Miles Sanders is a terrific receiver out of the backfield. He's been an explosive playmaker. They've gotten another running back by the name of Boston Scott into the mix a little bit here as a versatile run the ball, catch the ball, show a lot of quickness and burst kind of running back. They've got Jay Ajayi trying to work himself back into shape. So when they're healthy, they feel like behind his good offensive line they can really run the ball well.

Now they won't have their right tackle, Lane Johnson, for this week. He's an All-Pro right tackle who usually matches up with Ryan Kerrigan. So both of those players are going to be out for this game. The hope is that they can get Howard back and get back to running the football, controlling the line of scrimmage and then hitting in the passing game.

Q: Going into the passing game, Zach Ertz has been a player Wentz has been able to rely upon throughout his career. How is he still able to be that valuable piece in the passing game?

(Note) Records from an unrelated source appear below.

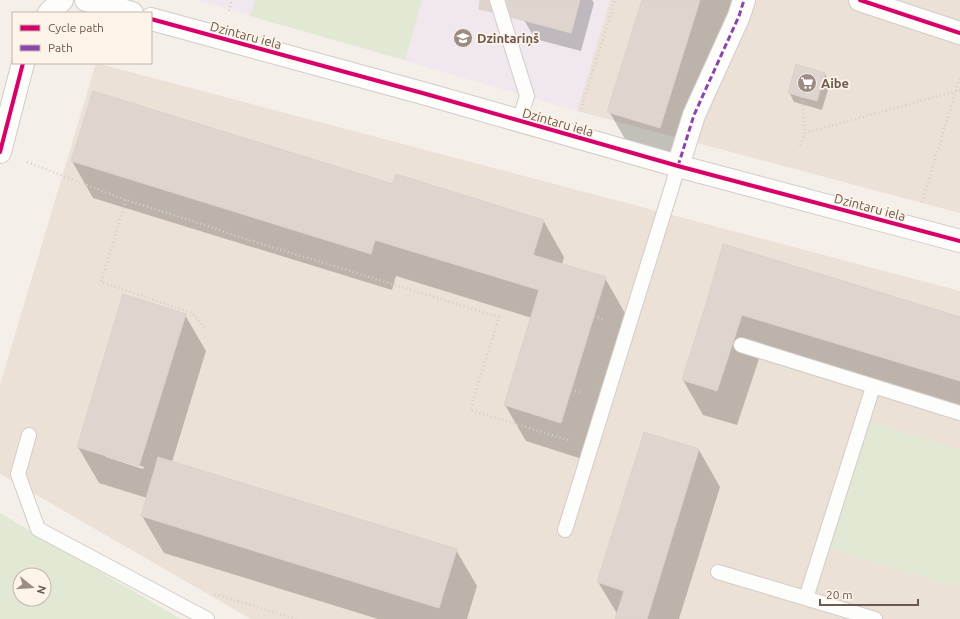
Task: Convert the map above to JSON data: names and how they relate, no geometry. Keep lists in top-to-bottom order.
{
  "streets": {
    "street": ["Dzintaru iela"]
  },
  "places": {
    "school or university": ["Dzintariņš"],
    "supermarket": ["Aibe"]
  },
  "legend": ["Cycle path", "Path"],
  "scale_bar": "20 m",
  "north": "right"
}
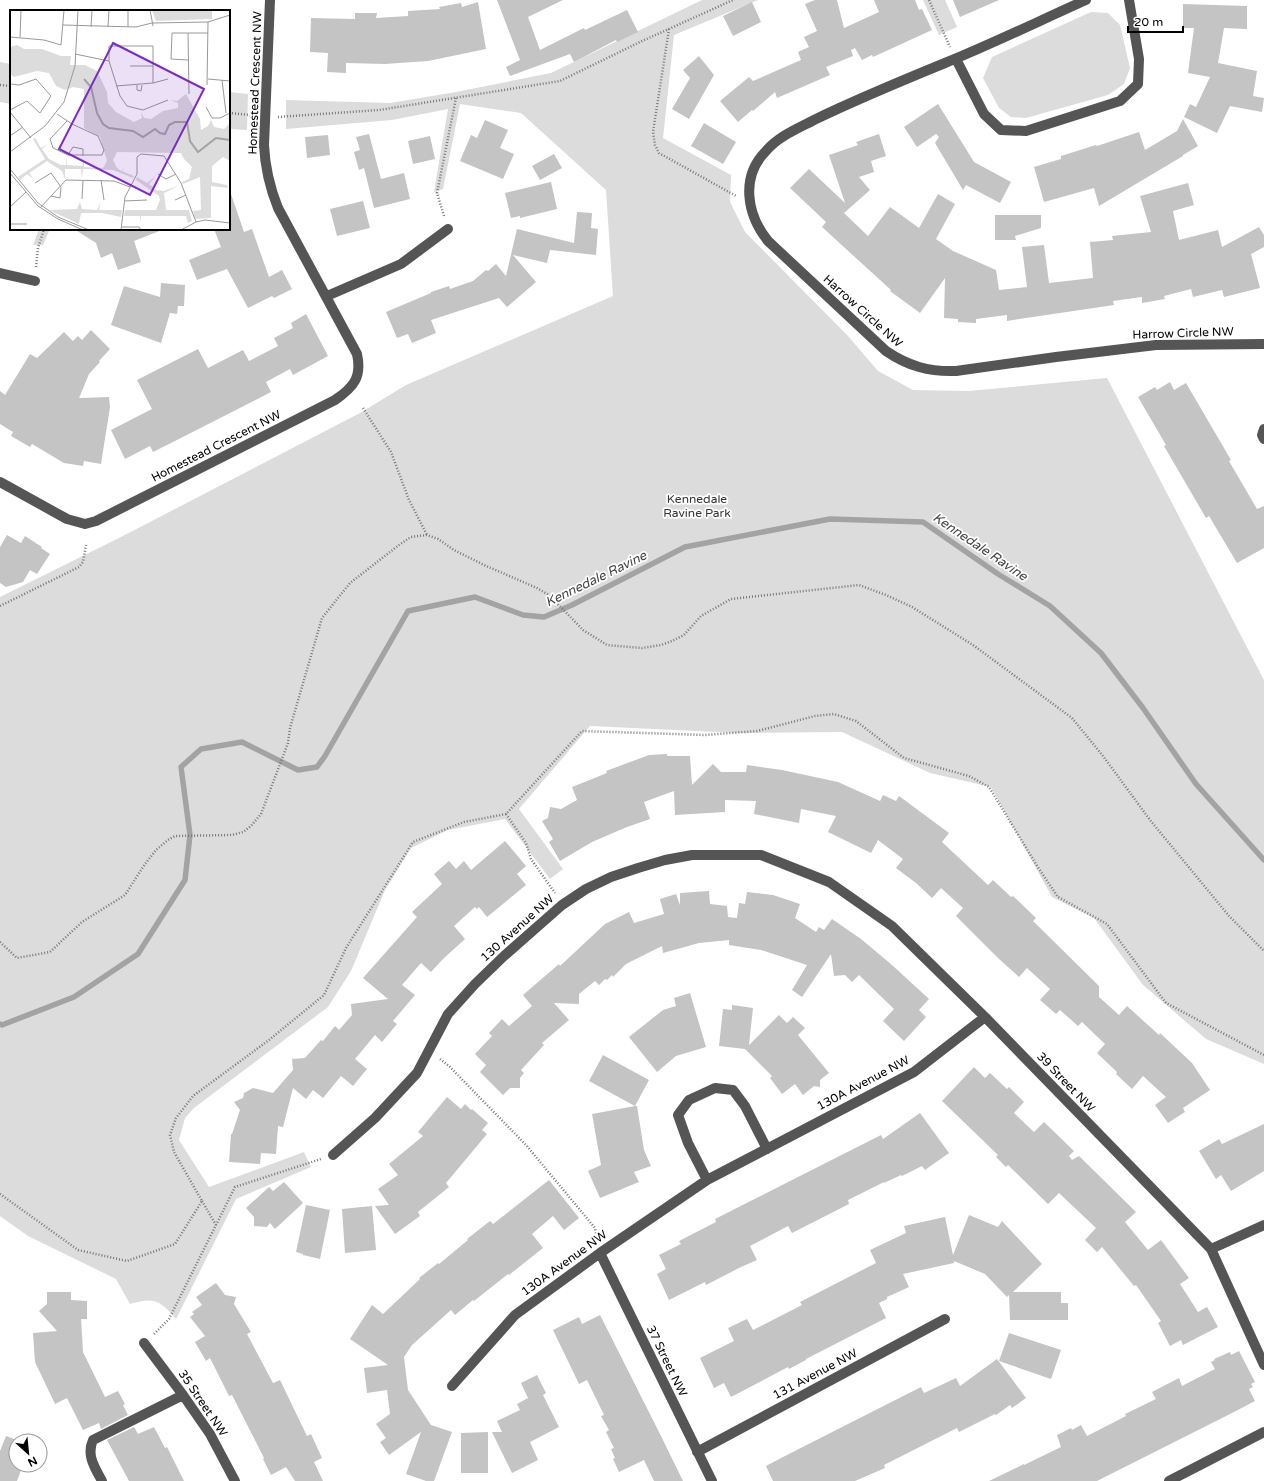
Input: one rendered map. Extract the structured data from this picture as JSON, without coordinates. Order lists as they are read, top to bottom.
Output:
{
  "streets": {
    "street": [
      "Homestead Crescent NW",
      "Harrow Circle NW",
      "130 Avenue NW",
      "39 Street NW",
      "130A Avenue NW",
      "37 Street NW",
      "131 Avenue NW",
      "35 Street NW"
    ]
  },
  "crossings": [
    ["130 Avenue NW", "39 Street NW"],
    ["39 Street NW", "130A Avenue NW"],
    ["130A Avenue NW", "37 Street NW"],
    ["37 Street NW", "131 Avenue NW"]
  ],
  "water": ["Kennedale Ravine"],
  "parks": ["Kennedale Ravine Park"],
  "scale_bar": "20 m",
  "north": "bottom right"
}
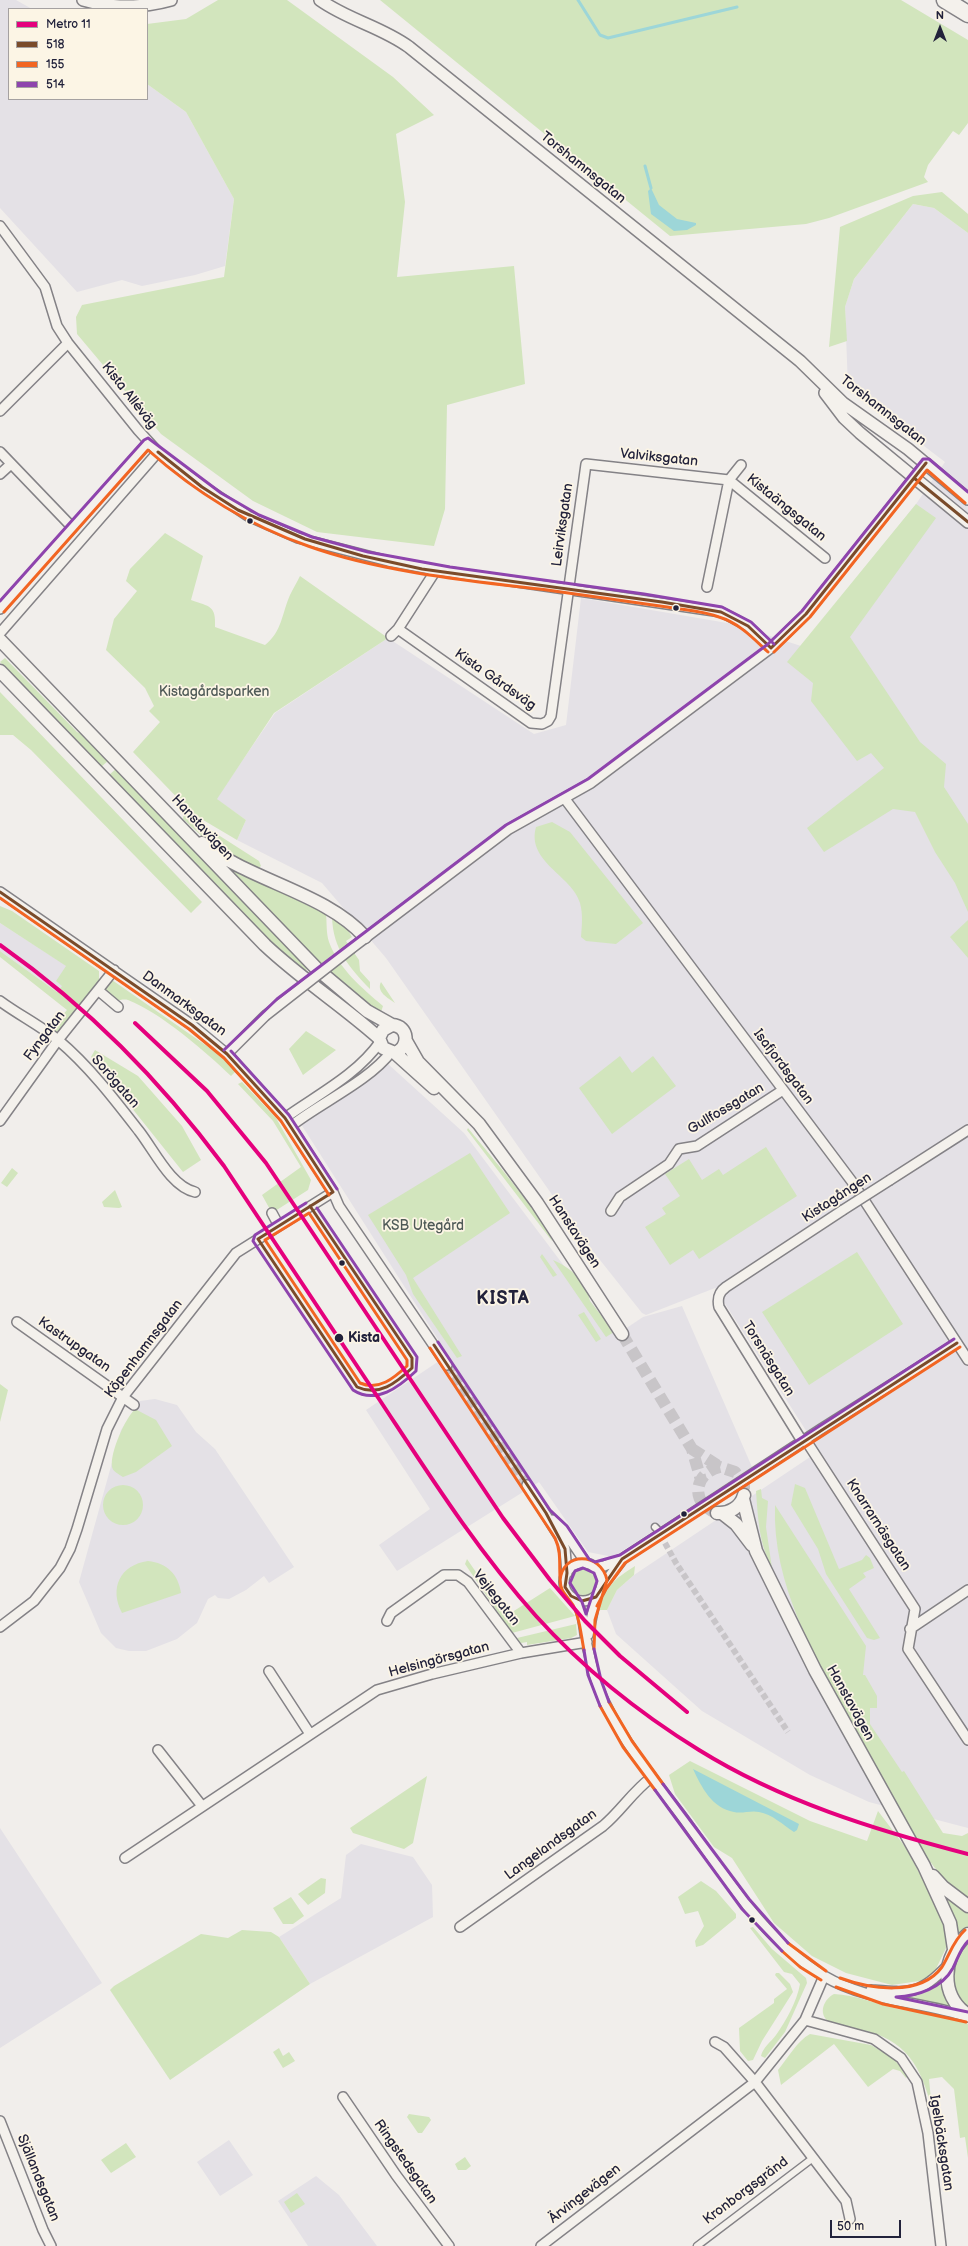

Spadaro: Last year, he had 116 catches, which was an NFL record for tight ends in a single season. This year, he's got 79 receptions and five touchdowns. He's just a really smart route runner. He catches the ball very consistently. He's dealt with the physical nature of defensive backs trying to beat him up and he's been able to stay consistent and he knows the defensive are trying to take him out of the game.

The Eagles have done a good job scheming him. Zach does a good job of getting open and he and Carson have a great chemistry. He is no doubt the go-to receiver in this passing game. That's kind of the way it's been and that's kind of the way it's going to be the rest of the season.

Q: This pass rush has been really good at times throughout the year. Who are some of the pieces Dwayne Haskins will have to worry about Sunday?

Spadaro: They'll bring Brandon Graham off the edge, and he's relentless and he's very quick and crafty. Fletcher Cox will work against the interior of Washington's offensive line, which is a really good group. And so that'd be a tough matchup. [Defensive end] Vinny Curry got a couple of sacks on Monday night against the Giants. They rotate in a lot of defensive lineman.

[Defensive coordinator] Jim Schwartz is generally somebody who doesn't blitz a lot. The Eagles understand that Dwayne Haskins is prone, as all rookies are, to holding the football a bit. They've given up too many big plays in the pass game so they really, really rely on getting to the quarterback. On Sunday, that's going to be a big part of it. That Fletcher Cox, Brendan Scherff matchup is incredible and always something to watch.

The Eagle's will try to unlock Cox, try to unlock Brandon Graham and then there will be a couple of complimentary pieces and wrinkles that Jim Schwartz will throw in there to try to get it at Haskins. They know it's going to be Adrian Peterson, and they know it's going to be Haskins to Terry McLaurin down the field. They've got to stop giving up the big plays in the passing game. It's been hurting them way too much.

That's the priority: stop the run game, stop the big plays in the past game and then get after the quarterback and make him eat the football or throw into coverage.

Q: Is this game more of a tossup than people think?

Spadaro: I think that it's always a toss up in the NFC East. I think the Redskins and Eagles always play good games. The Eagles finish out the season against the NFC East. I've learned over the years that you just never take anything for granted. And Washington is still playing really hard under Bill Callahan. They have something going. They played the Packers really well last week, and they won a couple of games in a row. So they're starting to believe in a young quarterback and they're playing for him. Frankly they're playing for their jobs. So yeah, I think it'll be a really tense game on Sunday. It always is against the Redskins. It's a game the Eagles absolutely need to win. They've got to create some momentum, and the Redskins are going to be a tough team. They're a very solid defense and run the football well. I think the game is going to be a great one.